Information provided —
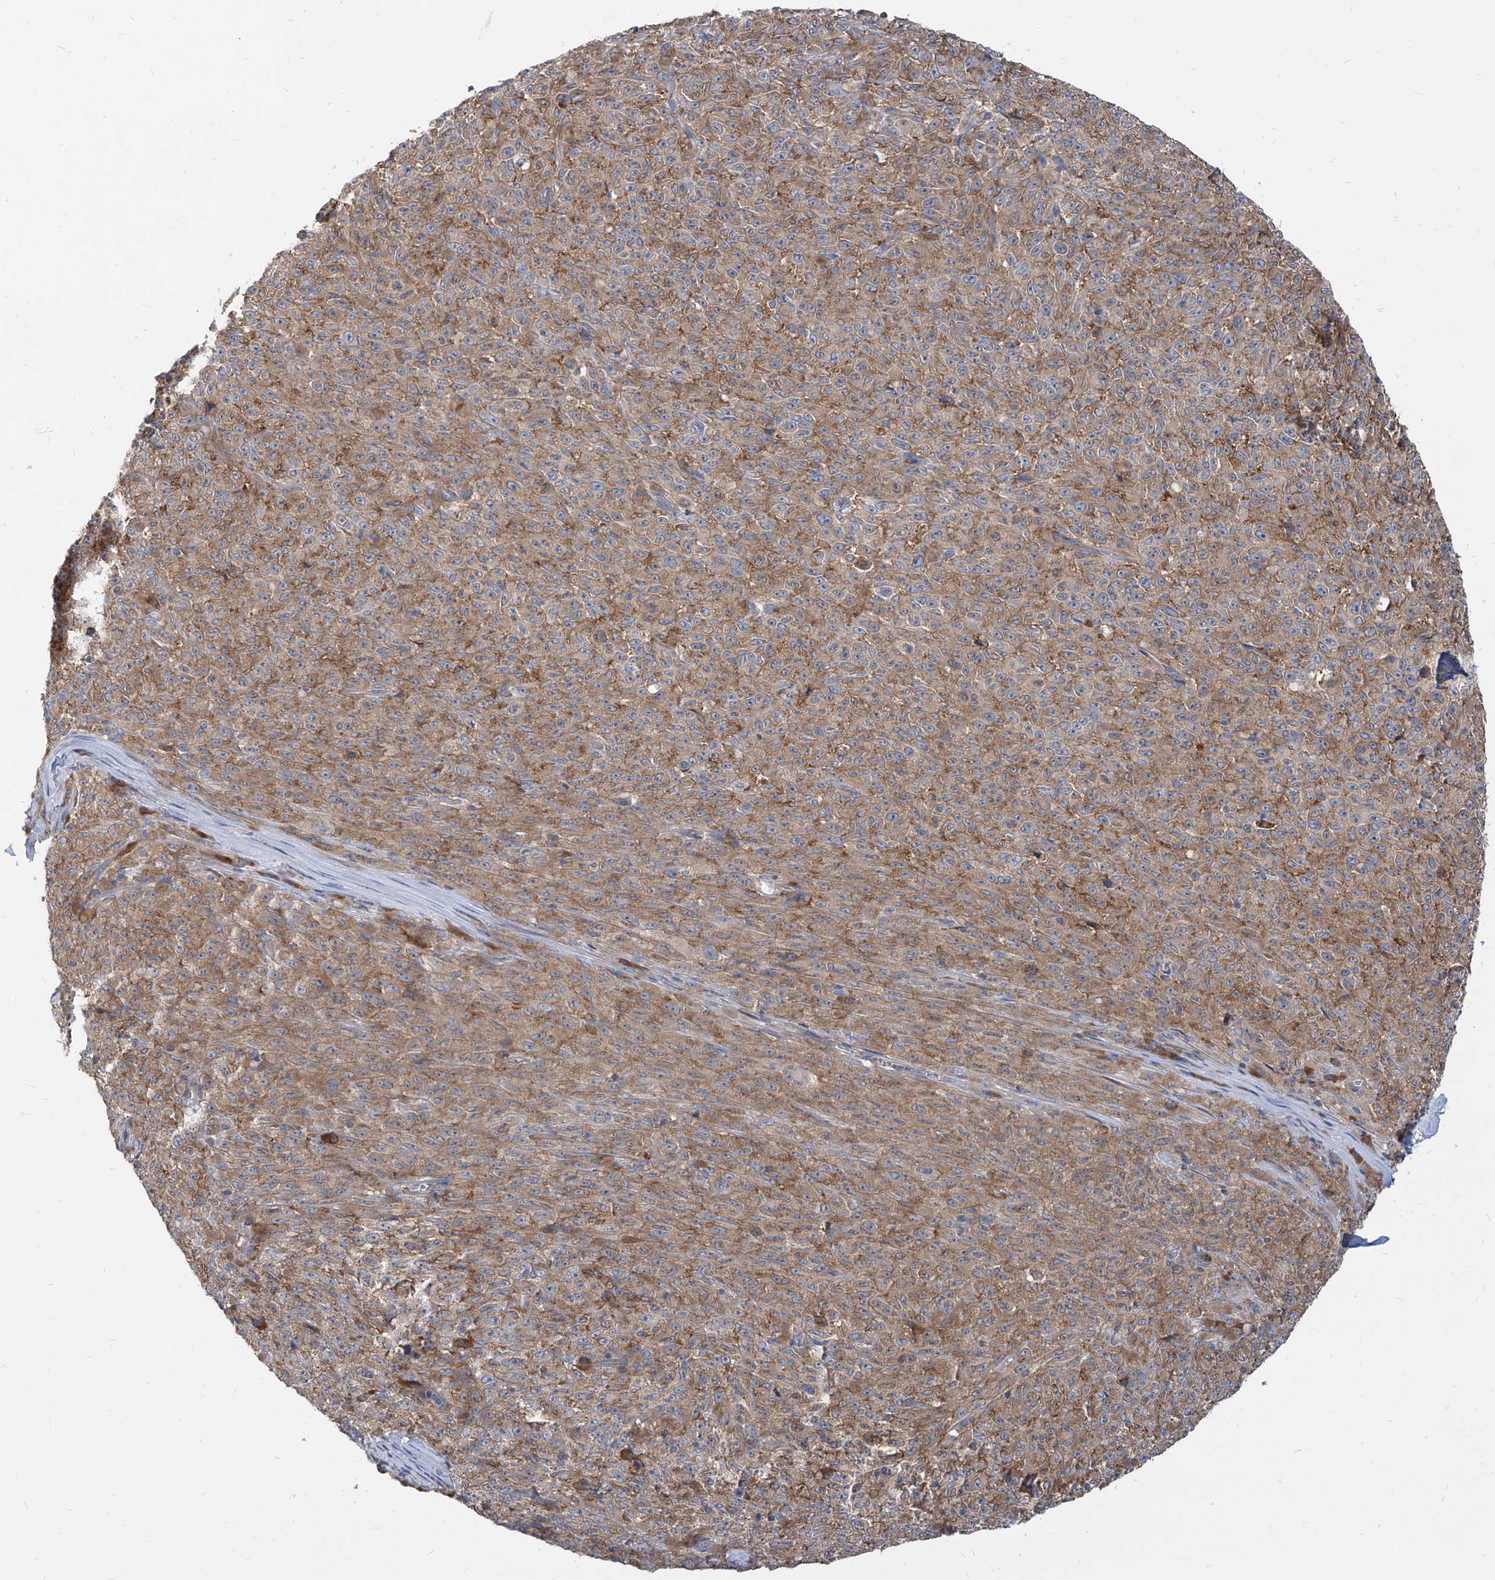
{"staining": {"intensity": "moderate", "quantity": ">75%", "location": "cytoplasmic/membranous"}, "tissue": "melanoma", "cell_type": "Tumor cells", "image_type": "cancer", "snomed": [{"axis": "morphology", "description": "Malignant melanoma, NOS"}, {"axis": "topography", "description": "Skin"}], "caption": "Immunohistochemical staining of human melanoma demonstrates medium levels of moderate cytoplasmic/membranous protein expression in about >75% of tumor cells.", "gene": "FAM83B", "patient": {"sex": "female", "age": 82}}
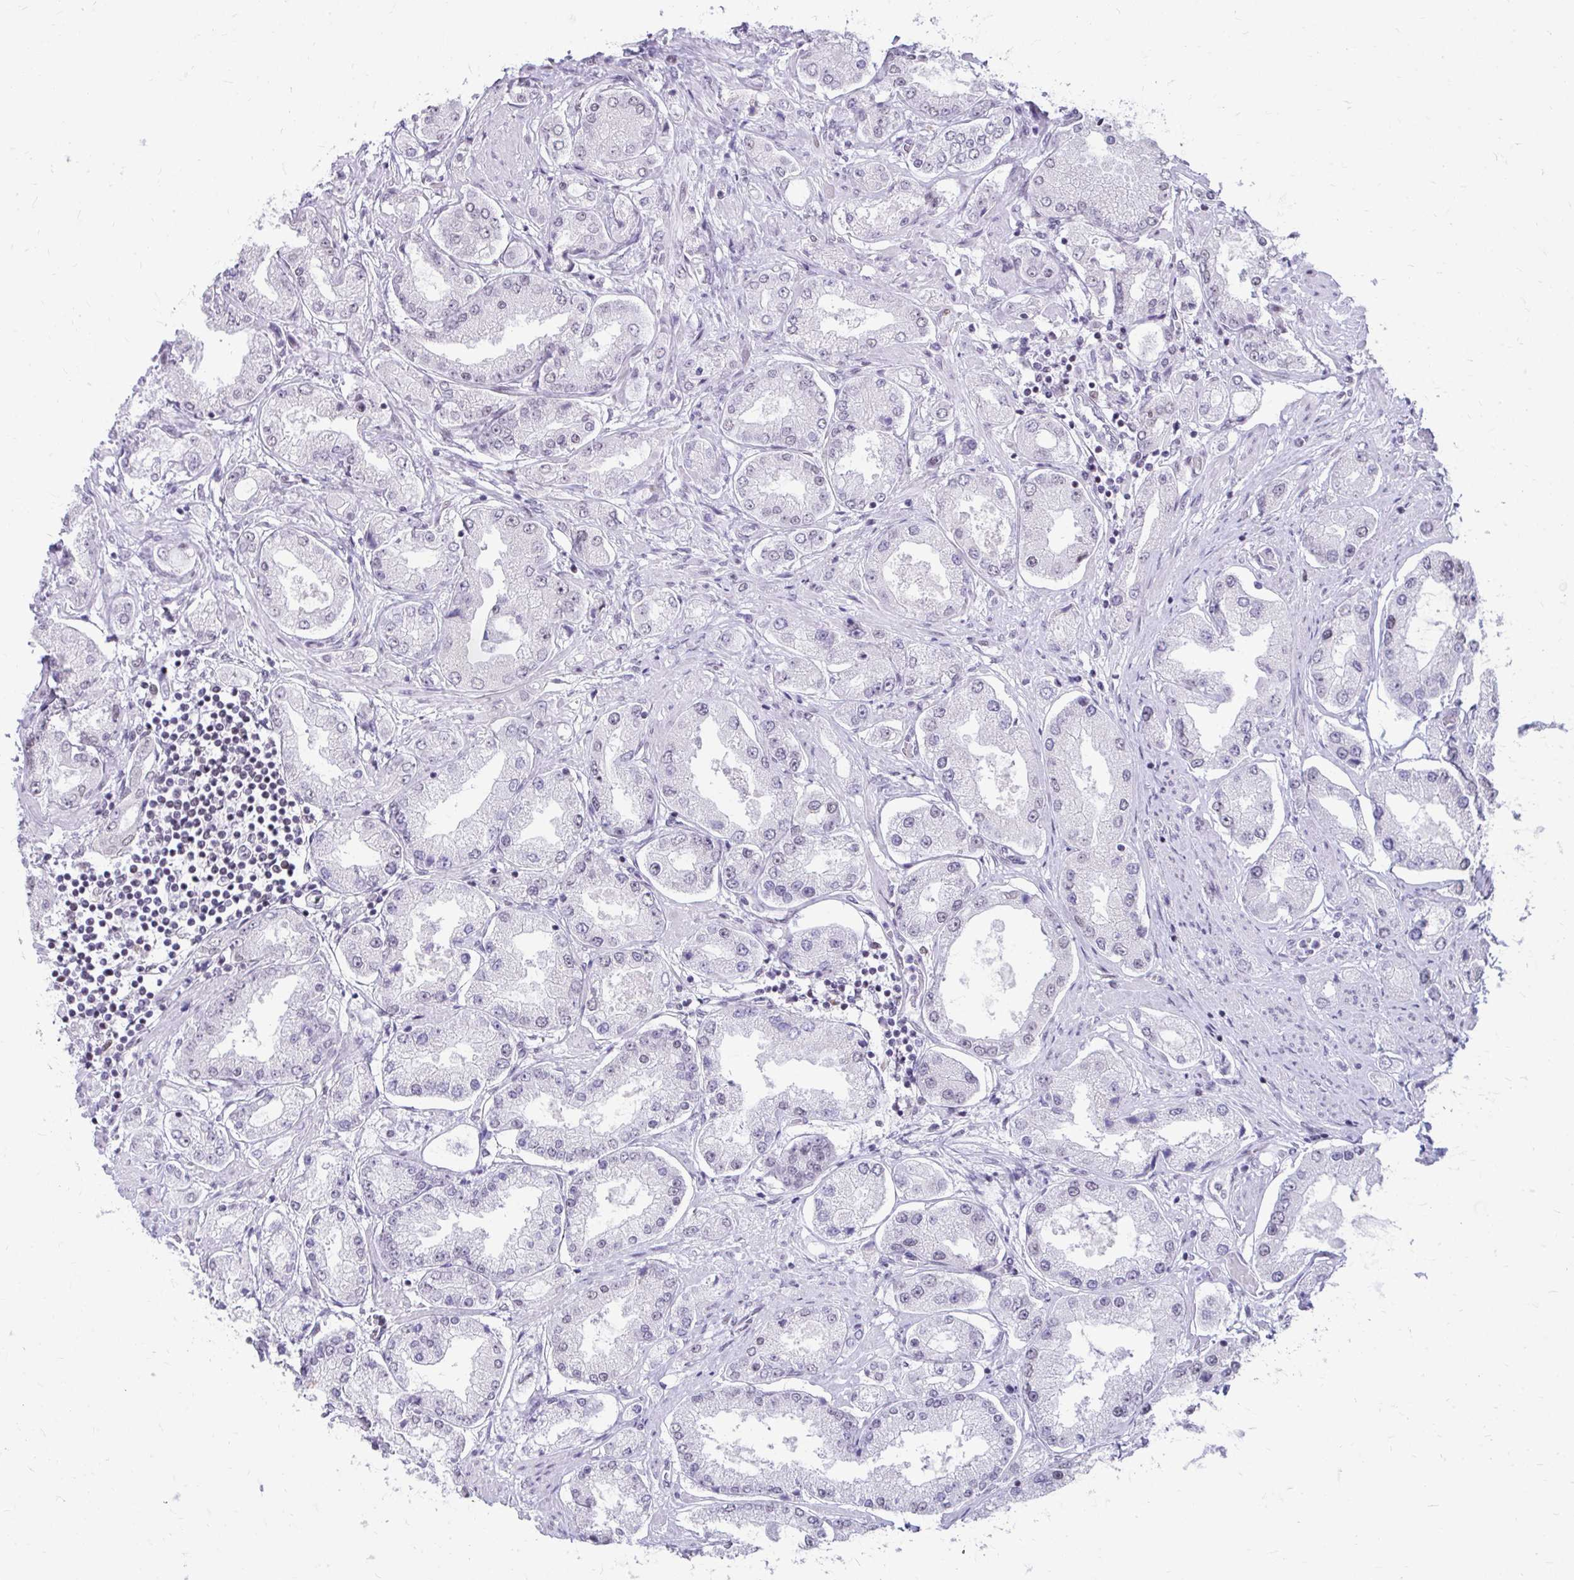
{"staining": {"intensity": "negative", "quantity": "none", "location": "none"}, "tissue": "prostate cancer", "cell_type": "Tumor cells", "image_type": "cancer", "snomed": [{"axis": "morphology", "description": "Adenocarcinoma, High grade"}, {"axis": "topography", "description": "Prostate"}], "caption": "Tumor cells show no significant protein expression in prostate high-grade adenocarcinoma.", "gene": "SS18", "patient": {"sex": "male", "age": 69}}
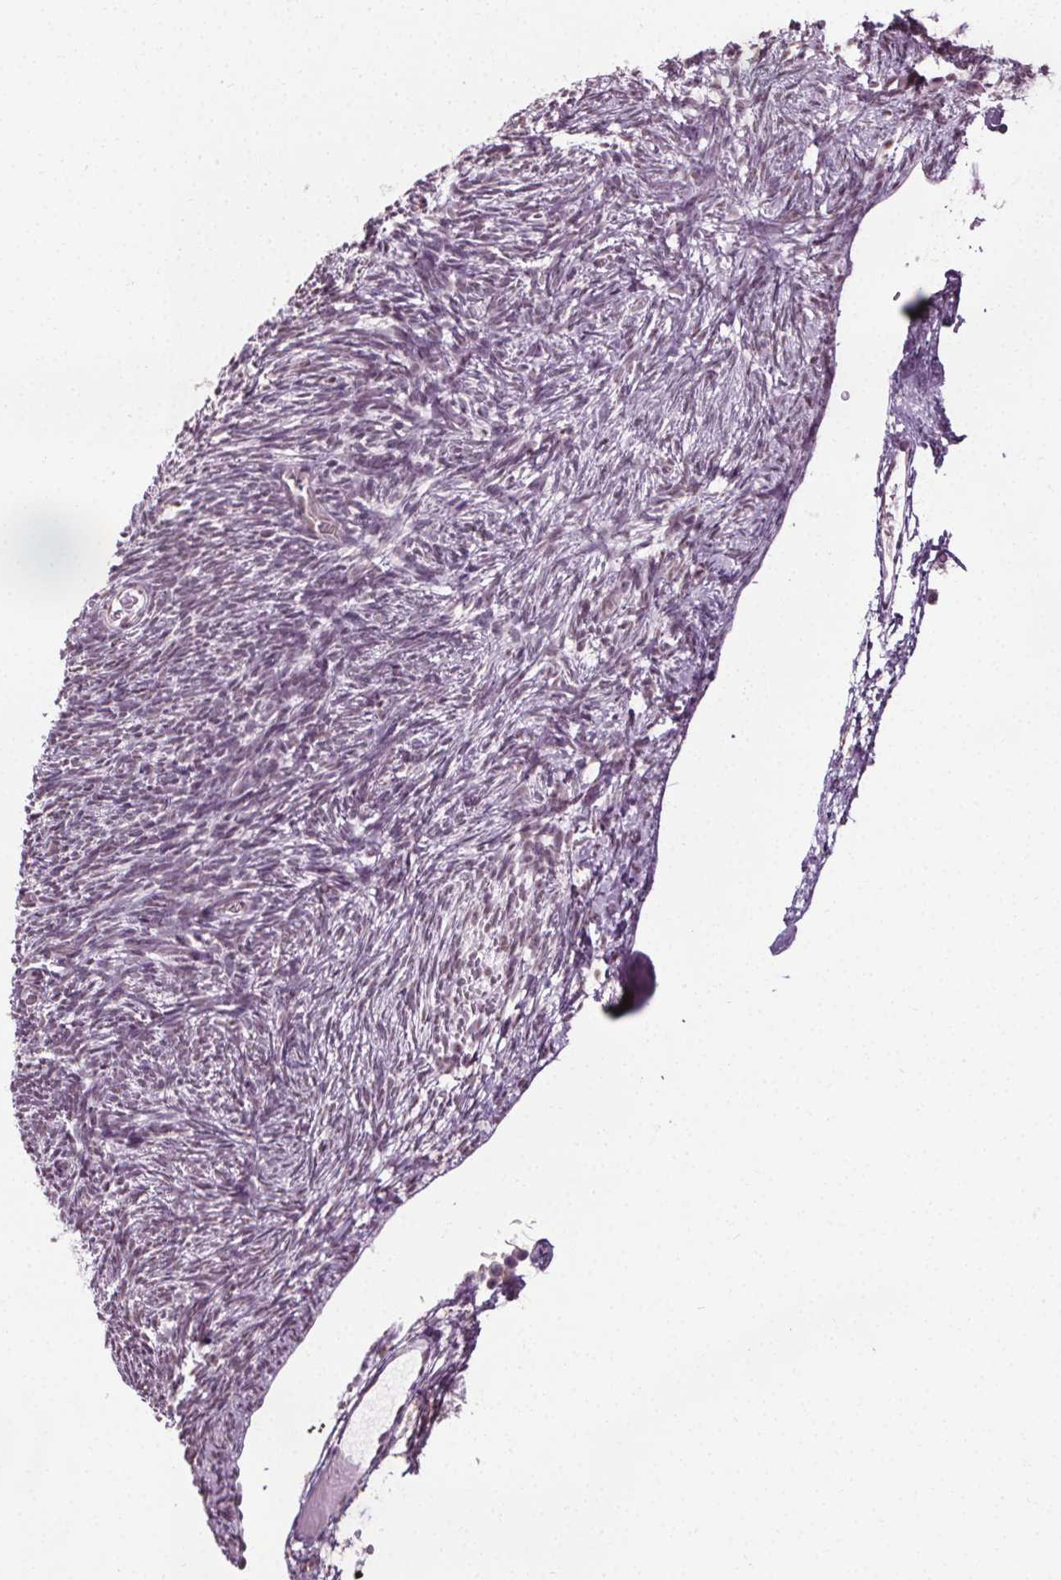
{"staining": {"intensity": "negative", "quantity": "none", "location": "none"}, "tissue": "ovary", "cell_type": "Follicle cells", "image_type": "normal", "snomed": [{"axis": "morphology", "description": "Normal tissue, NOS"}, {"axis": "topography", "description": "Ovary"}], "caption": "Immunohistochemistry (IHC) photomicrograph of unremarkable ovary stained for a protein (brown), which displays no expression in follicle cells. (DAB (3,3'-diaminobenzidine) IHC, high magnification).", "gene": "CEBPA", "patient": {"sex": "female", "age": 39}}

Exercise aim — Filter the data down to the lines that contain the string "none", and copy them.

Solution to this exercise —
{"staining": {"intensity": "negative", "quantity": "none", "location": "none"}, "tissue": "prostate cancer", "cell_type": "Tumor cells", "image_type": "cancer", "snomed": [{"axis": "morphology", "description": "Adenocarcinoma, High grade"}, {"axis": "topography", "description": "Prostate"}], "caption": "Tumor cells show no significant protein expression in prostate high-grade adenocarcinoma.", "gene": "SS18", "patient": {"sex": "male", "age": 69}}
{"staining": {"intensity": "negative", "quantity": "none", "location": "none"}, "tissue": "ovary", "cell_type": "Follicle cells", "image_type": "normal", "snomed": [{"axis": "morphology", "description": "Normal tissue, NOS"}, {"axis": "topography", "description": "Ovary"}], "caption": "Immunohistochemistry (IHC) photomicrograph of unremarkable ovary stained for a protein (brown), which displays no expression in follicle cells. (DAB (3,3'-diaminobenzidine) IHC, high magnification).", "gene": "CEBPA", "patient": {"sex": "female", "age": 39}}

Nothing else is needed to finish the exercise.